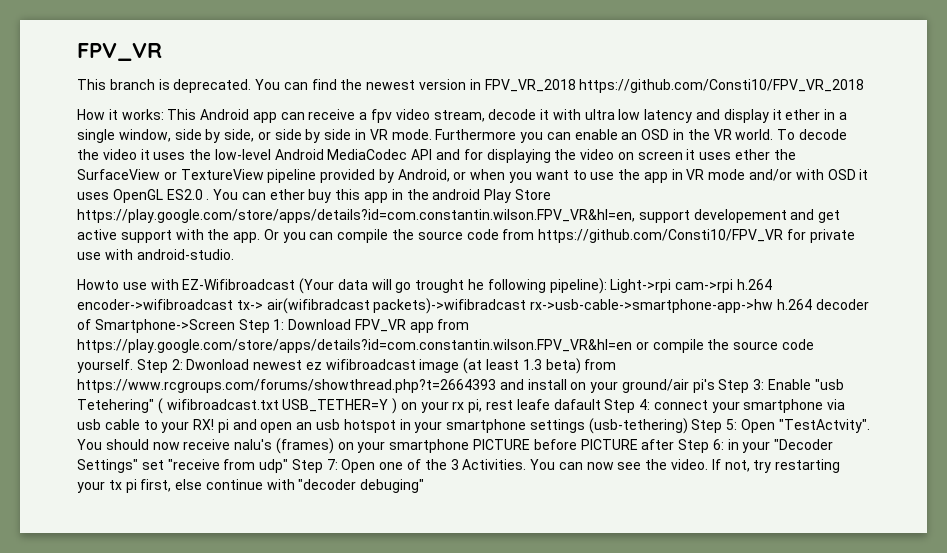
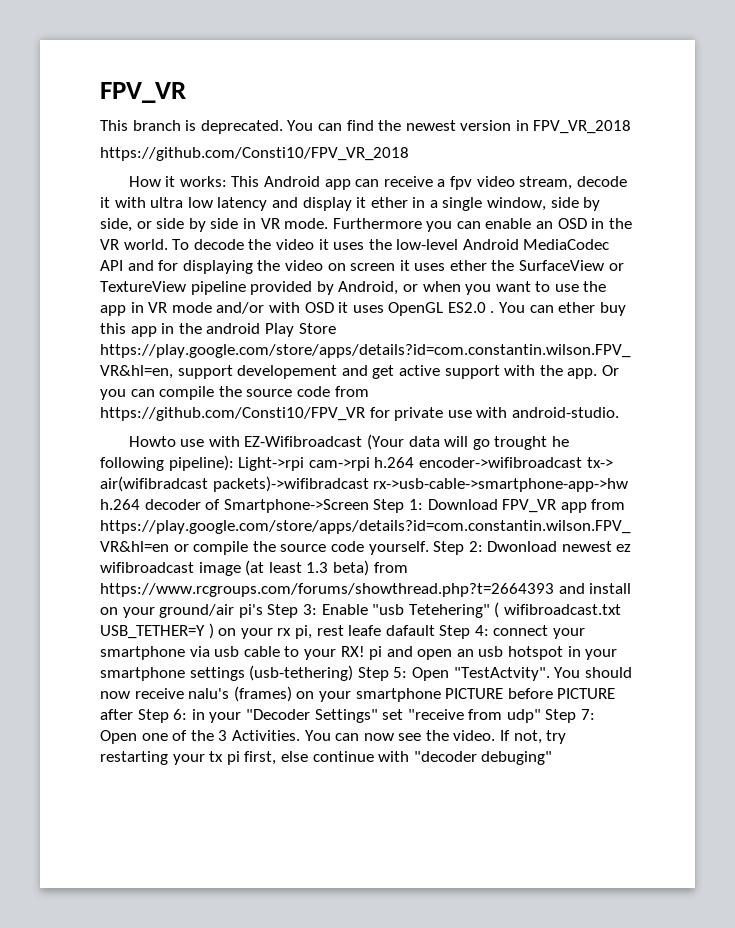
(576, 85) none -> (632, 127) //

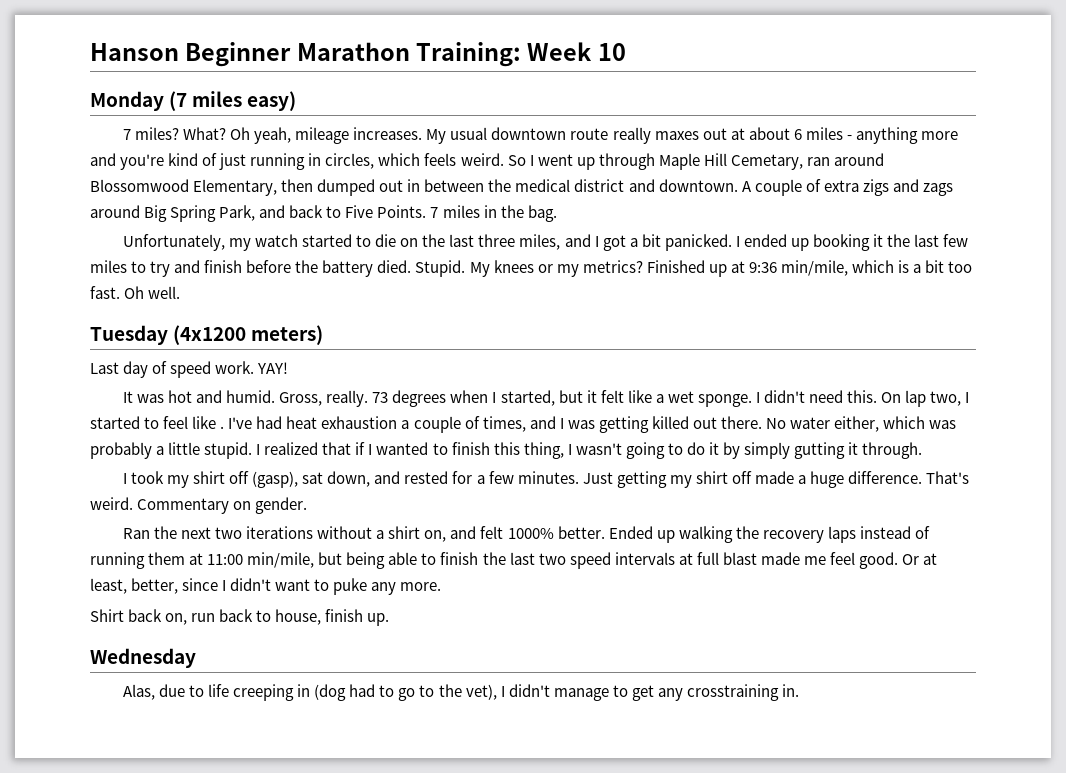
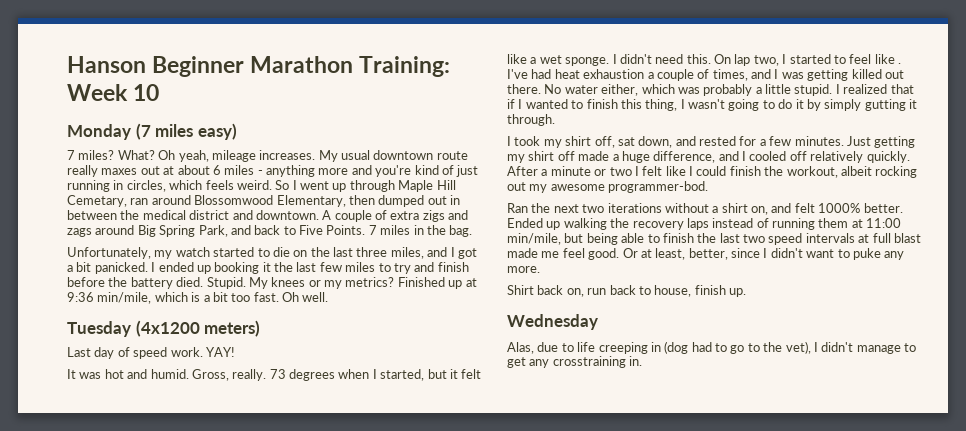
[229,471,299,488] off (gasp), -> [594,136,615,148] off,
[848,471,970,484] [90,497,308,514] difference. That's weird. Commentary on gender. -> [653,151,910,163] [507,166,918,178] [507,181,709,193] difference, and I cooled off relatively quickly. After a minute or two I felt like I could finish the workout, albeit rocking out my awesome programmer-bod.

|---|

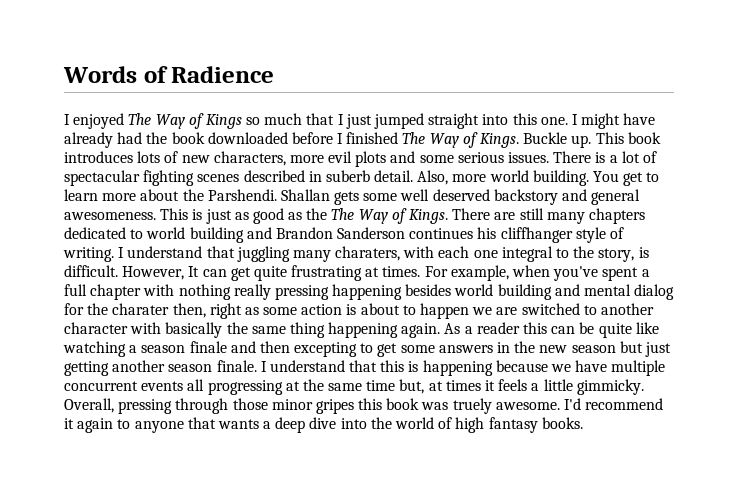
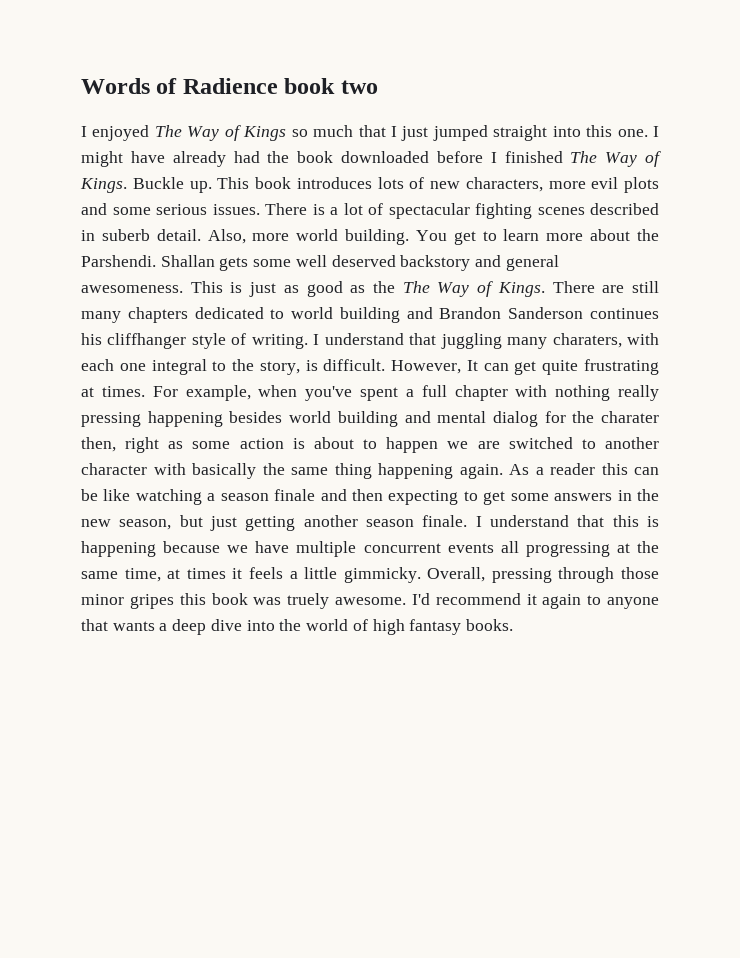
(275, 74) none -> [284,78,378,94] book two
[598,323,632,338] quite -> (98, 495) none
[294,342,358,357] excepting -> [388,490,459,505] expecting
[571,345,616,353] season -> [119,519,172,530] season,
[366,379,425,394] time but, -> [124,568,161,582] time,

|---|

→ Job
Beginning with the line holding "[598,323,632,338] quite -> (98, 495) none" and ending with the line holding "[366,379,425,394] time but, ->", write out the stretch of material above exactly; add no further lines.

→ Your solution
[598,323,632,338] quite -> (98, 495) none
[294,342,358,357] excepting -> [388,490,459,505] expecting
[571,345,616,353] season -> [119,519,172,530] season,
[366,379,425,394] time but, -> [124,568,161,582] time,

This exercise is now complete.